Can we still postpone the harder tests until the end?
Sean: there are Java methods for internationalization of messages
Jo: but people may not have
access to Java compilers etc
... shows example of XSL
... to show how XSL can be used to capture test results from a
document
Dom: in this case the XSL is
doing some of the analsys as well as the presentation .. not a
very clean model
... this division of intelligence makes bug fixing smart
... you loose the benefits of modularization
... intelligence should not be built into this layer -- should
be limited to lighter tasks
Jo: having more intelligence in the XSL means that the test doc (the intermediate doc) is richer
Dom, Sean: There should be a line somewhere -- how much processing should be done up front
Jo: if the intermediate doc is not rich, you preclude the opportunity to decorate the original document -- this is a good way to add value
Dom: we could analyse the 26 tests and see how many of them lend themselves to pre-processing or not
Why not do both? Include both a summary and the extra detail in the intermediate doc
Jo: it may make sense to do the validity checking at the same time as the pre-processing
Sean: how strong is the case for
extensibility?
... Is this our goal?
Is this a reference implemention or a software building block?
Sean: it seems like there are 2 things here: 1) go get doc and do some analysis on it and 2) report on this
Dom: thinks that base implementation should do only minimal digest of tests
Jo: we need to think about
this
... one school of thought is that we add no extra information
to the result
... other schools that we add lots of data -- perhaps
everything we know -- into the result doc
... for value-add for other applications
Will revisit this discussion tomorrow
<dom> Evaluation and Report Language (EARL) 1.0 Schema, W3C Working Draft 23 March 2007
<dom> Outcome value in EARL
<shadi> http://www.w3.org/TR/2007/WD-EARL10-Schema-20070323/#testresult
<shadi> earl:info
<dom> 2.6. Test Result in EARL, with earl:info property
<dom> 2.6. Test Result in EARL, with earl:info property
Discussion about EARL's suitability to mOK
EARL does not have ability to group tests -- which is probably necessary for mOK
Jo: making the tests more atomic is not necessarily a solution for this
Sean: We could use the info elements to hold extra information
Dom: We should not be relying on human readable stuff
Sean: we can add an extension to
the EARL RDF vocabulary that will allow us to express mOK
tests
... the vocabulary should accomodate this
... to what extent does EARL let you describe your test
implementation?
Shadi: there is a compound assert element that can be used for this purpose
<dom> ACTION: Sean to draft comments on EARL 1.0 [recorded in http://www.w3.org/2007/04/02-bpwg-minutes.html#action04]

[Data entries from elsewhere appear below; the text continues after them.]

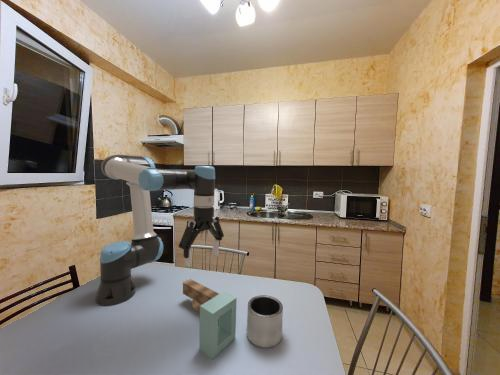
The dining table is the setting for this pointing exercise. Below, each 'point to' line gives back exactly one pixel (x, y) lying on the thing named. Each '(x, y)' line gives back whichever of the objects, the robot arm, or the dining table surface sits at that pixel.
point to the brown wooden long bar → (198, 291)
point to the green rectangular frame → (210, 333)
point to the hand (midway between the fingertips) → (202, 260)
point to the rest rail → (196, 305)
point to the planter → (264, 321)
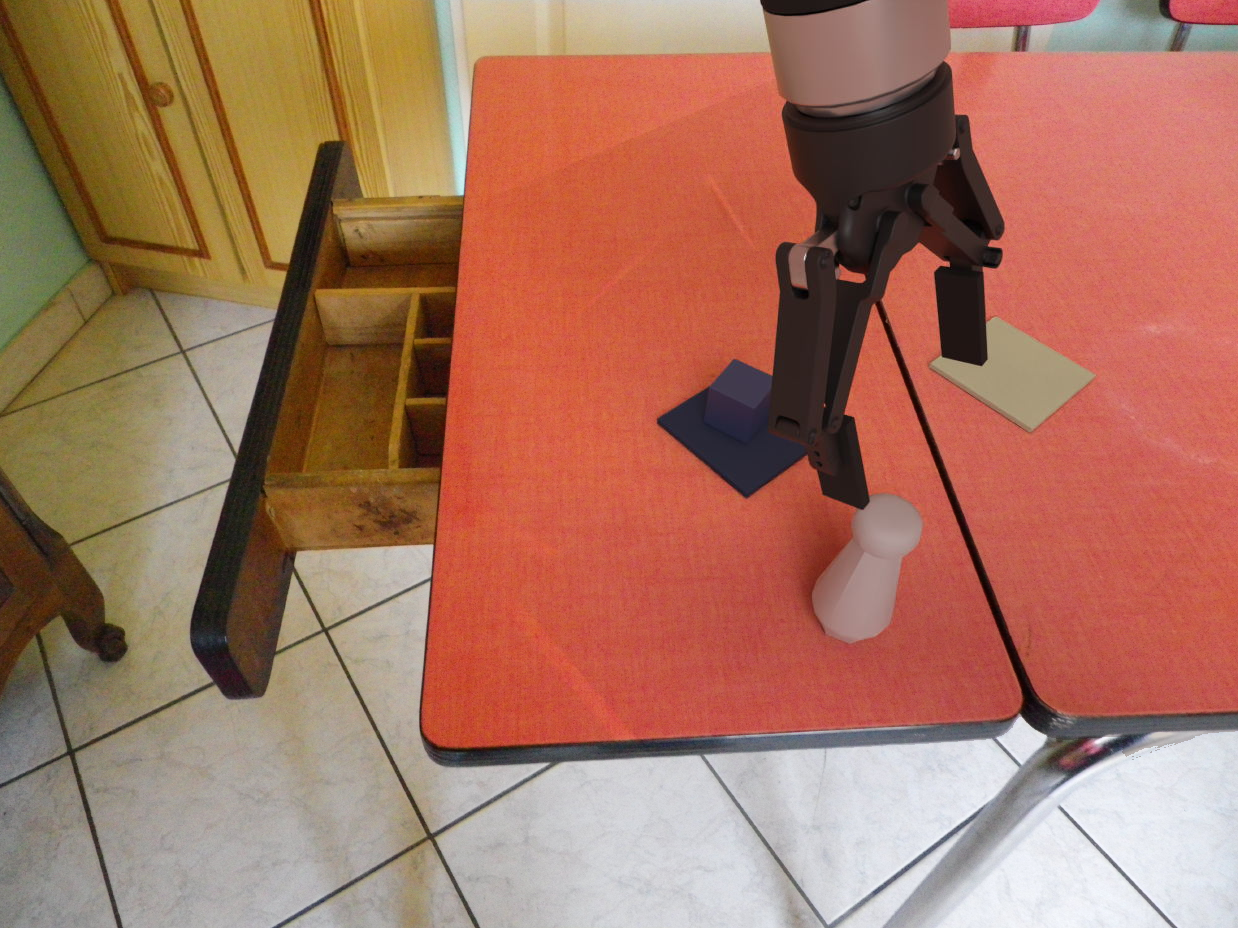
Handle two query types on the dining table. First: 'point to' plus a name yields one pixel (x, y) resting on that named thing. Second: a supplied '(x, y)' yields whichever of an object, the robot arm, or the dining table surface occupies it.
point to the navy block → (739, 401)
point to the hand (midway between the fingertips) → (908, 425)
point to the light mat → (1017, 376)
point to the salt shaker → (867, 570)
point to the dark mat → (731, 447)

Discussion about how to represent XML etc in EARL
There is no defined way to do this
Jo: we should have a schema for
this so that XPATH can be used
... would be nice if all implementations used this schema - not
just ours
... we need to take our example of the result document much
further than it already is
Dom: we could look at the dotMobi XML mOK output and try to transform it to EARL
<dom> ACTION: Jo to transform an instance of Mr Dev output in our expected EARL output format [recorded in http://www.w3.org/2007/04/02-bpwg-minutes.html#action05]
<dom> shadi: EARL is perfect
<dom> ... don't you dare send comments
<shadi> clarification: this is of course a joke :)
<jo> tomorrow - zoom in on intermediate doc and the design doc and code, maybe, process ownership etc.